* RECORDS SHOWN *
_____

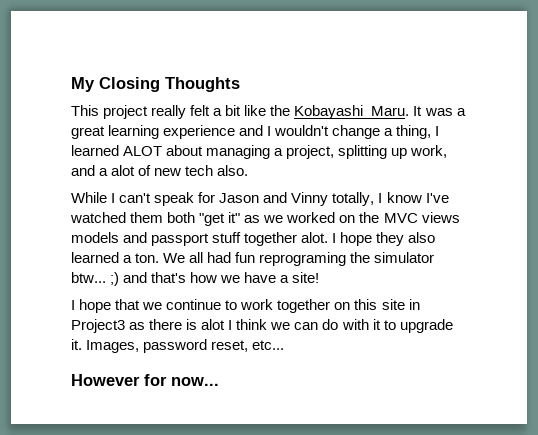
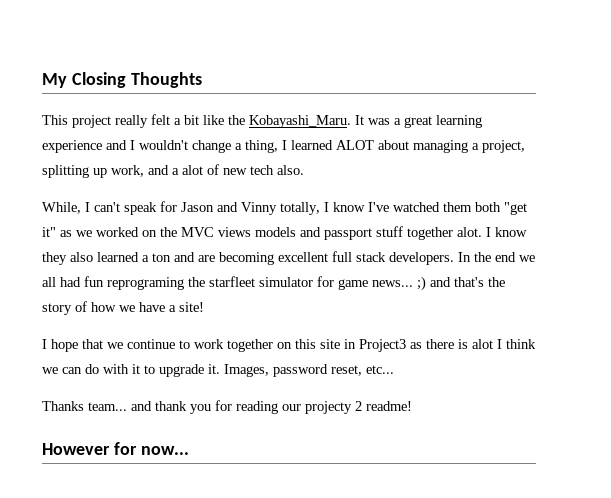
[71,192,107,203] While -> [42,202,81,214] While,
[340,232,373,246] hope -> [495,227,527,237] know
[135,253,186,263] ton. We -> [152,251,535,265] ton and are becoming excellent full stack developers. In the end we
[374,252,435,263] [71,272,187,286] simulator btw... ;) and that's -> [209,276,505,291] [42,301,87,315] starfleet simulator for game news... ;) and that's the story of
(285, 345) none -> [42,400,412,414] // Thanks team... and thank you for reading our projecty 2 readme!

_____

* TASK GOAL *
Line by line, write out the entries exactly, and leave the pictures out.

* EXERCISE SOLUTION *
[71,192,107,203] While -> [42,202,81,214] While,
[340,232,373,246] hope -> [495,227,527,237] know
[135,253,186,263] ton. We -> [152,251,535,265] ton and are becoming excellent full stack developers. In the end we
[374,252,435,263] [71,272,187,286] simulator btw... ;) and that's -> [209,276,505,291] [42,301,87,315] starfleet simulator for game news... ;) and that's the story of
(285, 345) none -> [42,400,412,414] // Thanks team... and thank you for reading our projecty 2 readme!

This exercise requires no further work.